Aufgabe 1: Gib die Einträge von der Zeile mit „pose: elev=359.0 azim=244.1“ bis zum Ende der Einträge als nummerierte Liste wieder und lass dabei Leerzeilen weg.

93.      Die französische Regierung ist der Ansicht, die Behörden bemühten sich, wie es die Kommission fordere, in jedem Fall um den Nachweis, dass ein Verbot notwendig sei, um die Gesundheit wirksam zu schützen, indem sie die Eigenschaften eines jeden mit Nährstoffen angereicherten Lebensmittels untersuchten. Die Gesundheitsgefahr sei bei bestimmten Stoffen, etwa Aminosäuren, die von Rindereiweiß stammten, unmittelbar gegeben. Eine schlecht kontrollierte Verwendung dieser Stoffe habe außerdem eine Gefahr für die Gesundheit zur Folge, die von der Grundernährung der Bevölkerung abhänge. Der OHF gehe ausdrücklich auf die Umstände des Einzelfalles ein und werde systematisch angehört.

94.      Was das Vorbringen der Kommission angehe, die französischen Behörden hätten keine echten Gesundheitsgründe angeführt, um das Inverkehrbringen von aus einem anderen Mitgliedstaat stammenden Erzeugnissen abzulehnen, bemerkt die französische Regierung, die Wirksamkeit des Erzeugnisses oder des zugesetzten Stoffes werde auch in zahlreichen gemeinschaftsrechtlichen Richtlinien berücksichtigt, die die Gesundheit zum Ziel hätten. Kriterien der Wirksamkeit und der Redlichkeit seien zwingende Erfordernisse im Sinne der Rechtsprechung des Gerichtshofes und rechtfertigten nationale Maßnahmen ebenso wie der Gesichtspunkt der Gesundheit im Sinne von Artikel 36 EG-Vertrag. Die Kommission habe folglich nicht nachgewiesen, dass die streitige Regelung nicht die Gesundheit und/oder den Verbraucherschutz zum Ziel habe.

Angezeigte Daten:

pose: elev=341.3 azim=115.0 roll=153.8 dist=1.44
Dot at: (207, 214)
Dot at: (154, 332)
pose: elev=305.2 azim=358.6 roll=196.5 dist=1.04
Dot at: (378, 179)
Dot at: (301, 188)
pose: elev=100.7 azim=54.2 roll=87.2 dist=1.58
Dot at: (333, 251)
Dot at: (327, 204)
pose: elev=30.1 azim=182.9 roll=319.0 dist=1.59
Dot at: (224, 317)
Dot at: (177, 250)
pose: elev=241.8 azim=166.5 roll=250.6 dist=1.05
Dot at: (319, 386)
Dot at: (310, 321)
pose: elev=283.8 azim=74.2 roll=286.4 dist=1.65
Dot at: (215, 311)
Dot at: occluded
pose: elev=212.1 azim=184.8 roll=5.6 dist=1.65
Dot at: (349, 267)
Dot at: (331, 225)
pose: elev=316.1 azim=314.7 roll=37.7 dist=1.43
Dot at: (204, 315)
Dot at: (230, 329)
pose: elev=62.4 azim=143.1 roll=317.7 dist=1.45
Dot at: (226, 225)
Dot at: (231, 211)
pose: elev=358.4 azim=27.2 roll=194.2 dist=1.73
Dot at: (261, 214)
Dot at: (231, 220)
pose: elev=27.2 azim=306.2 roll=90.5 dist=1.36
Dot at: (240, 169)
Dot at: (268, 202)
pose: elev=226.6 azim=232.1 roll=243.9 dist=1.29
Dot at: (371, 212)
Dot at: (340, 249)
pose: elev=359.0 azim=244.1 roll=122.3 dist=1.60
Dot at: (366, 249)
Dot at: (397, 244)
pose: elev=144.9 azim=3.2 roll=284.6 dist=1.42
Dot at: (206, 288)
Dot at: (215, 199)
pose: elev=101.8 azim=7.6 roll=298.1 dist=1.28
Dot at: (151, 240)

Aufgabe 2:
Beantworte diese Fragen zum Auszug:
(a) Welche Stoffe nennt der Auszug als Beispiel für eine unmittelbar gegebene Gesundheitsgefahr?
(b) Welche beiden Kriterien gelten laut der französischen Regierung als zwingende Erfordernisse?
(c) Welcher Artikel des EG-Vertrags wird genannt?

Antwort 1:
1. pose: elev=359.0 azim=244.1 roll=122.3 dist=1.60
2. Dot at: (366, 249)
3. Dot at: (397, 244)
4. pose: elev=144.9 azim=3.2 roll=284.6 dist=1.42
5. Dot at: (206, 288)
6. Dot at: (215, 199)
7. pose: elev=101.8 azim=7.6 roll=298.1 dist=1.28
8. Dot at: (151, 240)

Antwort 2:
(a) Aminosäuren, die von Rindereiweiß stammen
(b) Wirksamkeit und Redlichkeit
(c) Artikel 36